By Abe Fangman, MBA2025
A little more than two years ago when I was considering my options for business schools, I had all the traditional factors in mind. How will this school help me reach my career goals? What unique programmes do they offer? Whose class ski trip sounds the most fun? But most importantly for myself and many other LGBTQ+ people I had one question on my mind: will I be able to attend this school without sacrificing my authentic self? Or will I simply feel like a diversity checkbox that then doesn’t feel like I belong the second my payment clears?
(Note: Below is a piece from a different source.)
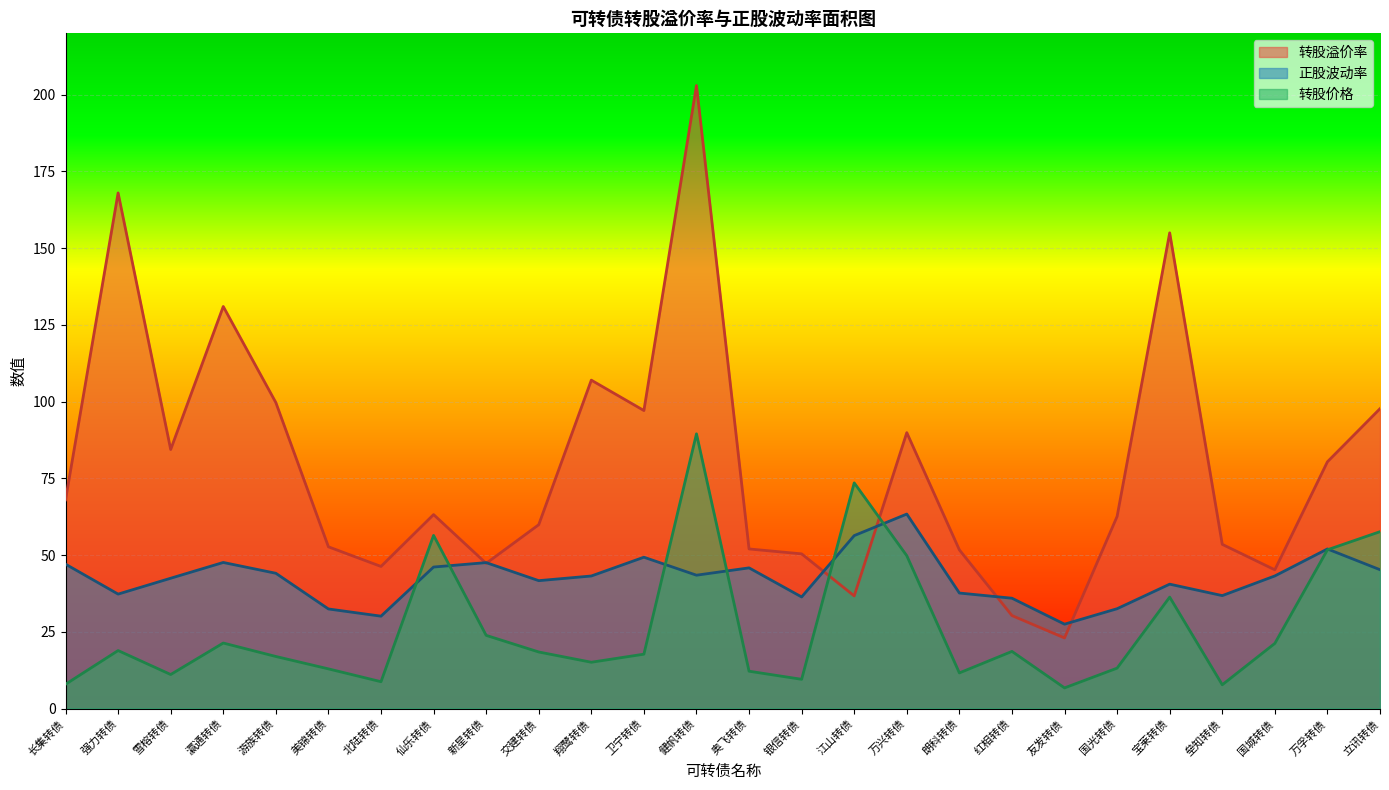

Rank the series by their average value, from highest to lowest.

转股溢价率, 正股波动率, 转股价格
Coming from my background as civil engineer for the US Army in the American South I always felt like being gay was a professional liability for me, as both my industry and region were deeply conservative. Despite being out to my family and friends, the only person I was out to in the office was my manager, and even that was only due to feeling compelled to do so in response to homophobic remarks made by coworkers. While he was very supportive then – and remains so as a friend and mentor – I knew it was in my best interest to keep quiet about my personal life in the office despite that otherwise not being the norm for others. Thus, I spent most of my pre-LBS career constantly dodging questions about my personal life, pretending I was single (I wasn’t, which caused strife with my then boyfriend), and generally putting on a façade to come to the office. My coworkers constantly talked about their respective hetero partners and families, and I pretended I didn’t have anyone like that in my life. Over time this wore down on me considerably, as I felt considerable shame for lying constantly just to come into the office, even though I thought I’d left my fear from being closeted far behind.
The key lesson from this for me was that my professional and personal lives are heavily intertwined. I knew if I really wanted to succeed in the former, I couldn’t continue camouflaging the latter.
As such, I spent a significant amount of time reaching out to the student ambassadors for the programme. I was fortunate enough to be connected with the then Out in Business presidents Jay Hamilton and Cameron Martin (both MBA2023). I told them my concerns, and my idealised version of myself that would be brave enough to overcome them. They thoroughly encouraged me, not just through the application process, but also to virtually attend EUROUT that year. I stayed up until 4AM Nashville time to watch their opening remarks and was immediately hooked by the event. It was the first time in my life I’d ever truly seen queer people not just existing in the professional sector openly but thriving and embracing their identity as a key part of their story.
This contrasted other programmes I was accepted to. Some had no LGBTQ+ club at all, others did but weren’t recognised by their university as they were deemed “a political club”. So for me, once my acceptance email came from LBS the choice was obvious.
I started with Out in Business early, months before I set foot on campus, by planning the EUROUT Ball (the best party at LBS) and helping connect other LGBTQ+ classmates with the club whenever I met them. This naturally led to my time leading our Community Engagement team with my friend Cami Munoz (MBA2025) giving us considerable purview to bring people together all across LBS. To me this was exhilarating, being the first time in my life that I felt a sense of belonging in a proper queer community from all around the world. But Out in Business does far more than just social events. We also hosted professional events across a myriad of industries, sessions to highlight our DEI efforts, and phenomenal cross-events with our Inclusion Club peers (Black in Business, Women in Business, & First Generation, Low-Intermediate Incomes). All of this made Out in Business the key highlight of the first year of my MBA.
The culmination of this is EUROUT, the biggest conference LBS hosts throughout the year, and the largest LGBTQ+ business school conference in Europe. It has all the trappings of a great MBA event – prominent companies, different industries, a global audience of attendees – but it is so much more. The passion that is put into it in the 8 months of planning prior is unmatched, encompassing its own team of 30+ students, a dedicated board of directors, and a wide variety of very generous corporate sponsors who make it all possible and affordable. The content of the weekend covers all kinds of business topics, but also the unique struggles we face as queer people and how that impacts business and the world. Hearing Matthew Hodson of National AIDS Map and Stephanie Fuller of Switchboard speak to their decades of experience serving LGBTQ+ community members in need were deeply important to me, and gave the audience a clear vision of how far the fight for queer rights and acceptance has truly come. But what stuck out most to me was the very first question from the audience, from an undergraduate student who said that this was the first time in their life they had ever been in a room with 400 queer professionals. It was the same for me as well and was a deeply empowering experience to feel such a sense of community for the first time in my professional life.
I can say honestly that Out in Business has provided me with some of my lifelong best friends, and a loving community of 50+ that supports one another more than any else I’ve ever found. It is my home at LBS and London more broadly and has made me feel accepted since day 1 on campus. Furthermore, it has given me the confidence I needed to truly succeed in my career and to be a genuine leader.